Cases interpreting Sec. 2320 thus far mainly concern the confusion test for counterfeit trademarks and do not address the unit of prosecution problem presented here. Nevertheless, the factual scenarios of these cases are instructive, indicating that indictments filed under Sec. 2320 charge variously by the sale, see United States v. Hon, 904 F.2d 803 (2d Cir. 1990), cert. denied, --- U.S. ----, 111 S. Ct. 789, 112 L. Ed. 2d 851 (1991) (first two counts seemingly based on one sale and one attempted sale occurring on two different dates one month apart; third count seemingly based on seizure); United States v. Gantos, 817 F.2d 41 (8th Cir.), cert. denied, 484 U.S. 860, 108 S. Ct. 175, 98 L. Ed. 2d 128 (1987) (four counts based on three separate sales and one attempted sale occurring on four different dates within fifteen-day period); United States v. Torkington, 812 F.2d 1347 (11th Cir. 1987) (first count based on one sale; second count based on seizure), by the customer, see United States v. Yamin, 868 F.2d 130 (5th Cir.), cert. denied, 492 U.S. 924, 109 S. Ct. 3258, 106 L. Ed. 2d 603 (1989) (three counts based on three separate sales to three different customers, including one undercover agent), or by the manufacturer, see United States v. Infurnari, 647 F. Supp. 57 (W.D.N.Y. 1986) (two counts seemingly based on two different manufacturers). In some cases, it is unclear how the counts are drawn. See United States v. McEvoy, 820 F.2d 1170 (11th Cir.), cert. denied, 484 U.S. 902, 108 S. Ct. 243, 98 L. Ed. 2d 201 (1987); United States v. Gonzalez, 630 F. Supp. 894 (S.D. Fla. 1986)

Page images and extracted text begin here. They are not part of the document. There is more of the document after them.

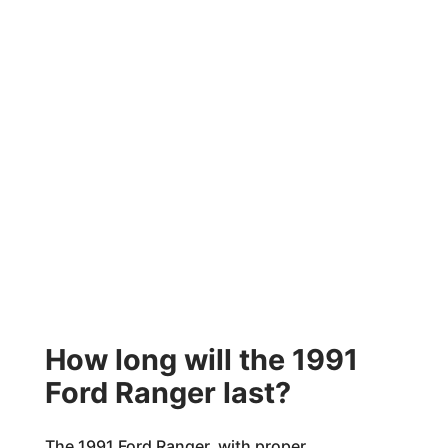
How long will the 1991
Ford Ranger last?
The 1991 Ford Ranger, with proper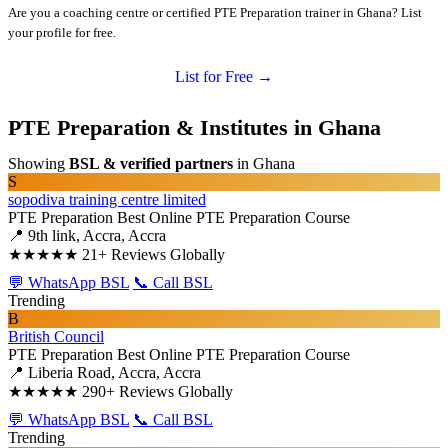
Are you a coaching centre or certified PTE Preparation trainer in Ghana? List
your profile for free.
List for Free →
PTE Preparation & Institutes in Ghana
Showing
BSL & verified partners
in Ghana
S
sopodiva training centre limited
PTE Preparation
Best Online PTE Preparation Course
📍 9th link, Accra, Accra
★★★★★
21+ Reviews Globally
💬 WhatsApp BSL
📞 Call BSL
Trending
B
British Council
PTE Preparation
Best Online PTE Preparation Course
📍 Liberia Road, Accra, Accra
★★★★★
290+ Reviews Globally
💬 WhatsApp BSL
📞 Call BSL
Trending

Section 2320(d) (2) defines "traffic" to mean "transport, transfer, or otherwise dispose of, to another, as consideration for anything of value, or make or obtain control of with intent so to transport, transfer, or dispose of."


Section 2320(d) (1) defines "counterfeit mark" as

(A) a spurious mark--

(i) that is used in connection with trafficking in goods or services;

(ii) that is identical with, or substantially indistinguishable from, a mark registered for those goods or services on the principal register in the United States Patent and Trademark Office and in use, whether or not the defendant knew such mark was so registered; and

(iii) the use of which is likely to cause confusion, to cause mistake, or to deceive; or

(B) a spurious designation that is identical with, or substantially indistinguishable from, a designation as to which the remedies of the Lanham Act are made available by reason of section 110 of the Olympic Charter Act;

but such term does not include any mark or designation used in connection with goods or services of which the manufacturer or producer was, at the time of the manufacture or production in question authorized to use the mark for designation for the type of goods or services so manufactured or produced, by the holder of the right to use such mark or designation.